(EXERCISE OBJECTIVE)
Write out the text of every entry below, switching each "Orangewood" to "Orangewood Avenue" and leaving everything else unchanged. Leave the pictures out of your answer.

Items from a dataset
# # #

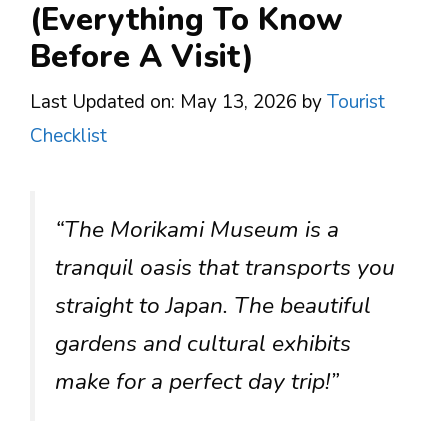
(Everything To Know
Before A Visit)
Last Updated on: May 13, 2026
by
Tourist
Checklist
“The Morikami Museum is a
tranquil oasis that transports you
straight to Japan. The beautiful
gardens and cultural exhibits
make for a perfect day trip!”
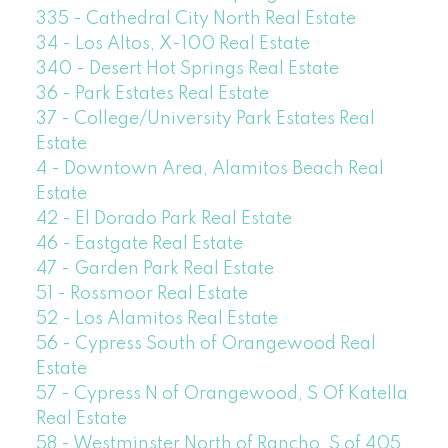
335 - Cathedral City North Real Estate
34 - Los Altos, X-100 Real Estate
340 - Desert Hot Springs Real Estate
36 - Park Estates Real Estate
37 - College/University Park Estates Real
Estate
4 - Downtown Area, Alamitos Beach Real
Estate
42 - El Dorado Park Real Estate
46 - Eastgate Real Estate
47 - Garden Park Real Estate
51 - Rossmoor Real Estate
52 - Los Alamitos Real Estate
56 - Cypress South of Orangewood Real
Estate
57 - Cypress N of Orangewood, S Of Katella
Real Estate
58 - Westminster North of Rancho, S of 405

# # #

(WRITTEN SOLUTION)
(Everything To Know
Before A Visit)
Last Updated on: May 13, 2026
by
Tourist
Checklist
“The Morikami Museum is a
tranquil oasis that transports you
straight to Japan. The beautiful
gardens and cultural exhibits
make for a perfect day trip!”
335 - Cathedral City North Real Estate
34 - Los Altos, X-100 Real Estate
340 - Desert Hot Springs Real Estate
36 - Park Estates Real Estate
37 - College/University Park Estates Real
Estate
4 - Downtown Area, Alamitos Beach Real
Estate
42 - El Dorado Park Real Estate
46 - Eastgate Real Estate
47 - Garden Park Real Estate
51 - Rossmoor Real Estate
52 - Los Alamitos Real Estate
56 - Cypress South of Orangewood Avenue Real
Estate
57 - Cypress N of Orangewood Avenue, S Of Katella
Real Estate
58 - Westminster North of Rancho, S of 405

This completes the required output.